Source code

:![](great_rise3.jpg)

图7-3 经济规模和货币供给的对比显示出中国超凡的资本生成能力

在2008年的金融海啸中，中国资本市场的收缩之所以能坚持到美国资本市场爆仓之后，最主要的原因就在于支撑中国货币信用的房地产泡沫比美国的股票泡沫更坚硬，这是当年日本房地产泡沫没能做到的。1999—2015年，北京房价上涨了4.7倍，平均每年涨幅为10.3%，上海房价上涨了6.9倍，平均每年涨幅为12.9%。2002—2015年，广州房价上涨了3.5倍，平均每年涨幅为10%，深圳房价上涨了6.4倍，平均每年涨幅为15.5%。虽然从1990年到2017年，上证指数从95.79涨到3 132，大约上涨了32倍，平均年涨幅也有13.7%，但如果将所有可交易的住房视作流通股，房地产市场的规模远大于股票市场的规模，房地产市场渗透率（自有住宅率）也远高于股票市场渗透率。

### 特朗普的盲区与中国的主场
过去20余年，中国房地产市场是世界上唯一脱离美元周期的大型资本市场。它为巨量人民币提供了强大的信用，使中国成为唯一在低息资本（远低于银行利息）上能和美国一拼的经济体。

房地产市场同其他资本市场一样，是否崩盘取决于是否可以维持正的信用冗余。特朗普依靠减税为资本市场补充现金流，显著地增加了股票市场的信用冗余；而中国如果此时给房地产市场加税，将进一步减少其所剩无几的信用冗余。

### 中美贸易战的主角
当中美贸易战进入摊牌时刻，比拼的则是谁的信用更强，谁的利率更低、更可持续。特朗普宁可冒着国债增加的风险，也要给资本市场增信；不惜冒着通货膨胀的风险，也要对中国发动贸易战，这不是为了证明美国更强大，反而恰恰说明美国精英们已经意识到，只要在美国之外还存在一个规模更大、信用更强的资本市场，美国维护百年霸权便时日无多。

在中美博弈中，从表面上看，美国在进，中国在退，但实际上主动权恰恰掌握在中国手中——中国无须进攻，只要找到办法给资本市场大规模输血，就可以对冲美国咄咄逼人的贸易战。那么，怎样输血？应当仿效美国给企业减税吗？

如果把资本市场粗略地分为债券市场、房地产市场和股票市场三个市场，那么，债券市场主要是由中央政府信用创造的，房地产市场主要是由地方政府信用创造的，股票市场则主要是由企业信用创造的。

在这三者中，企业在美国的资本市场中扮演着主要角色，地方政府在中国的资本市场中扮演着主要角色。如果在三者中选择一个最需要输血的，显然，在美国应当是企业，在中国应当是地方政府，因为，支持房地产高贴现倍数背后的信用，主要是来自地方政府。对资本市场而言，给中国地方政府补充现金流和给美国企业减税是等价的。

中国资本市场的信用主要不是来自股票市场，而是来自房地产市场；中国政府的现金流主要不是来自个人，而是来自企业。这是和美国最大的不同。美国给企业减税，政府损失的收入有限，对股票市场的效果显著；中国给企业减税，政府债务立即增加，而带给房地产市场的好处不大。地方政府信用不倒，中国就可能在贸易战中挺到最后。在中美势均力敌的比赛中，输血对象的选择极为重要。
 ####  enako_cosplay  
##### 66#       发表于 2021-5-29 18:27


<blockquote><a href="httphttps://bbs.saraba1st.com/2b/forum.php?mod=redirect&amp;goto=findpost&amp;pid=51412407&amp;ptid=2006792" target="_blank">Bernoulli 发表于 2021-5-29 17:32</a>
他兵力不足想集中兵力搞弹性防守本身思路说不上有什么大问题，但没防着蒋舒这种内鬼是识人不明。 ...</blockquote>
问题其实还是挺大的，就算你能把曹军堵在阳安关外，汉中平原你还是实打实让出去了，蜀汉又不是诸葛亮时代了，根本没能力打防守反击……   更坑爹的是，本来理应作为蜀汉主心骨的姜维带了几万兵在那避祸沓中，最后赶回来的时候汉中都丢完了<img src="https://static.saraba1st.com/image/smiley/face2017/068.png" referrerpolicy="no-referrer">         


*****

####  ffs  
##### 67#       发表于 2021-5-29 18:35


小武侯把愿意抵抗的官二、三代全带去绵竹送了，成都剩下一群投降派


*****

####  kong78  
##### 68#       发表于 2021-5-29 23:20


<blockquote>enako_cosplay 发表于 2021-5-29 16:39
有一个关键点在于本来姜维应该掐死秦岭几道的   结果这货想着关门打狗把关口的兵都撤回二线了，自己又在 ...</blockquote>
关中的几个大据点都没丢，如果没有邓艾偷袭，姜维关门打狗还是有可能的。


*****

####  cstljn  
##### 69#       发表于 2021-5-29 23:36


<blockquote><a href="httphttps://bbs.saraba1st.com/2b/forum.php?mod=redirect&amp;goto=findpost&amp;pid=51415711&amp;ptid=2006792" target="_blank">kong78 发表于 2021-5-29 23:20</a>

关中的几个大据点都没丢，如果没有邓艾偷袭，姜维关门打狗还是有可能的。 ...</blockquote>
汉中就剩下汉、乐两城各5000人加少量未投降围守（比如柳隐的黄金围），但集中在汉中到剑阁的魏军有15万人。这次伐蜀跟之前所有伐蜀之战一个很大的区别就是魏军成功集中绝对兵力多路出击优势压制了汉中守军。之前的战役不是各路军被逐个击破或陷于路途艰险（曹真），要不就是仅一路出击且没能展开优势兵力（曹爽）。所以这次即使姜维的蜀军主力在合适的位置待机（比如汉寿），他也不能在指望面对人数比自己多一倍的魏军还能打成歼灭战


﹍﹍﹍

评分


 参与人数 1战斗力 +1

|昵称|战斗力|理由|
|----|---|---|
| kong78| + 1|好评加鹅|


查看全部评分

____

--- Instructions to follow ---
When a line in the data holds the word "forum", show that line.

--- Worked solution ---
<blockquote><a href="httphttps://bbs.saraba1st.com/2b/forum.php?mod=redirect&amp;goto=findpost&amp;pid=51412407&amp;ptid=2006792" target="_blank">Bernoulli 发表于 2021-5-29 17:32</a>
<blockquote><a href="httphttps://bbs.saraba1st.com/2b/forum.php?mod=redirect&amp;goto=findpost&amp;pid=51415711&amp;ptid=2006792" target="_blank">kong78 发表于 2021-5-29 23:20</a>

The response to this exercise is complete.